═════ Input data ═════

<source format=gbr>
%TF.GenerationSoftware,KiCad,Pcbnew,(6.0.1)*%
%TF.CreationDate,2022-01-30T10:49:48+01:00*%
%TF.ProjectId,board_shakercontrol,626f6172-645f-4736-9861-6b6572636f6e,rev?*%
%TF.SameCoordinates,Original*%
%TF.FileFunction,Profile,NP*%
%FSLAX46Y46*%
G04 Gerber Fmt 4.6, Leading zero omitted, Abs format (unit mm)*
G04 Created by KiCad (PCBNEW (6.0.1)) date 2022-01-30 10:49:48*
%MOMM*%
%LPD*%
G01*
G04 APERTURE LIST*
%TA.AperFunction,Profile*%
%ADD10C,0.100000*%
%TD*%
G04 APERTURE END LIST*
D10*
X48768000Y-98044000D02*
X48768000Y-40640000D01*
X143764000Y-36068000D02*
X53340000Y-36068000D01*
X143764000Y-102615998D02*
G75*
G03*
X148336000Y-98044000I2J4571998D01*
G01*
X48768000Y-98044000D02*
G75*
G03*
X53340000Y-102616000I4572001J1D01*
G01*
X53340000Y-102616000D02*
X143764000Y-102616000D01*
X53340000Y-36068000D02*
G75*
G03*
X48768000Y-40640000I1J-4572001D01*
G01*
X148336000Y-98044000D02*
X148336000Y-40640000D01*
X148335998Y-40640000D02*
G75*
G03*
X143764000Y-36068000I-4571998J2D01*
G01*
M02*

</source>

═════
═════ Input data ═════

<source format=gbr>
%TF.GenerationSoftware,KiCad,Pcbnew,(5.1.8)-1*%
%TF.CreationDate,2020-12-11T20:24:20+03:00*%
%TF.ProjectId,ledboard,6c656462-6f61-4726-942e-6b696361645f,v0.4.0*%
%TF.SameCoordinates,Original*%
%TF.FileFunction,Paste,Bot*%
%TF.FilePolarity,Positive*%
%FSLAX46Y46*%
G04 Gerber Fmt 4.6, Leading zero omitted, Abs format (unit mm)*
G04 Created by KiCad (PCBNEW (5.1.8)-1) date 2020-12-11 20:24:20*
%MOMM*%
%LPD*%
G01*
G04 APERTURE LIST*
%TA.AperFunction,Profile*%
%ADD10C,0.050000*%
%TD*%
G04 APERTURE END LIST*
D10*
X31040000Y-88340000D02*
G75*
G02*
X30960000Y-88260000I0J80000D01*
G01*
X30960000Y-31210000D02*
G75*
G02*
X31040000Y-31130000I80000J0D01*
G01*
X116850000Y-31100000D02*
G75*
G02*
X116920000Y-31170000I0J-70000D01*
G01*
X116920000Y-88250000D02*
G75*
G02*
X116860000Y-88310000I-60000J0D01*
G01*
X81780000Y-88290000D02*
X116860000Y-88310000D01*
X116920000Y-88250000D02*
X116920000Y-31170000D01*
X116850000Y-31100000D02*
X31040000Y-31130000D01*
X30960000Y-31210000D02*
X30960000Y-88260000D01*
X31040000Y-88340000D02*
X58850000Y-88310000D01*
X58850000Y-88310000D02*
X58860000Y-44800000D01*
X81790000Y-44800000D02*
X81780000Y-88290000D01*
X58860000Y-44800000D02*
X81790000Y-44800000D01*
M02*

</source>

═════

● To-do item: Among the entries above, identify all lines with "FileFunction" and copy them.

● Result of this exercise:
%TF.FileFunction,Profile,NP*%
%TF.FileFunction,Paste,Bot*%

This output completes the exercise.